The office was quiet except for the steady clicking of keys. Emma's fingers moved with precision across the keyboard, posture immaculate, expression unreadable—every inch the Vice President of BT Group.
A knock broke the rhythm.
Tyrion stepped inside, a thin folder tucked under his arm. Even before he spoke, Emma sensed it. Whatever he carried was not ordinary.
"The reports are ready, Ma."
She didn't look up. "Tell me."
He moved closer, voice measured. "We couldn't trace his biological parents. No records, no hospital trail." A pause. "He was taken in by an elderly woman when he was about five. She passed away six months later. After that, he was sent to an orphanage."
Emma's fingers slowed.
"He stayed there until he was fifteen," Tyrion continued. "Afterward… he survived on his own. No stable home. No support."
The room felt suddenly colder.
Emma lifted her gaze. "And the DNA?"
Tyrion handed her the folder with both hands. "Inside."
She opened it carefully, eyes scanning line by line. At first, nothing changed. Then her breath caught. The color drained from her face. Her fingers trembled, barely perceptible—until a tear slipped free and landed on the page.
"…Impossible," she whispered.
Tyrion stiffened. "Ma?"
She snapped the folder shut and stood abruptly. "That's all."
Before he could say another word, she was already walking—heels striking the marble floor with sharp, uneven rhythm. The report was clenched against her chest as though it might vanish if she loosened her grip.
Moments later, the President's office door flew open.
North looked up from his documents, startled. "Emma—what's going on?"
She crossed the room and dropped the folder onto his desk. "Read it."
He frowned, flipping through the pages. As his eyes reached the final report, the shift was unmistakable. The calm cracked. Disbelief surfaced.
"This says—" He looked up slowly. "Are you certain?"
Emma nodded, her voice shaking despite herself. "There's no margin for error. Our son… he isn't dead."
Silence swallowed the room.
North leaned back, exhaling as though the weight of years had finally found his lungs. "Alive," he murmured. Then his gaze hardened with resolve. "Then we bring him home."

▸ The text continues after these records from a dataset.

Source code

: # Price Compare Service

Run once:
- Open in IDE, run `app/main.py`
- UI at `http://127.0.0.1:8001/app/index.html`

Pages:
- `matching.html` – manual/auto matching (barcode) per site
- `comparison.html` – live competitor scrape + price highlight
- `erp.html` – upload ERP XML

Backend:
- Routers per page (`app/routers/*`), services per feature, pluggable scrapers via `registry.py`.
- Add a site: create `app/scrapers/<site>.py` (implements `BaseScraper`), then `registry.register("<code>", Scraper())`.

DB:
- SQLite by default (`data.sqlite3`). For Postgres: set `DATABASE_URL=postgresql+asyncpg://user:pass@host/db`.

"Yes," Emma said softly. "I'll handle it."
North straightened, the President once more. "You may go."
She turned without another word.
Outside, Emma pressed the folder to her chest, her steps slowing for the first time. Guilt twisted with relief. Hope warred with fear.
Truth, long buried, had surfaced at last.
And blood—no matter how far it wandered—had found its way back.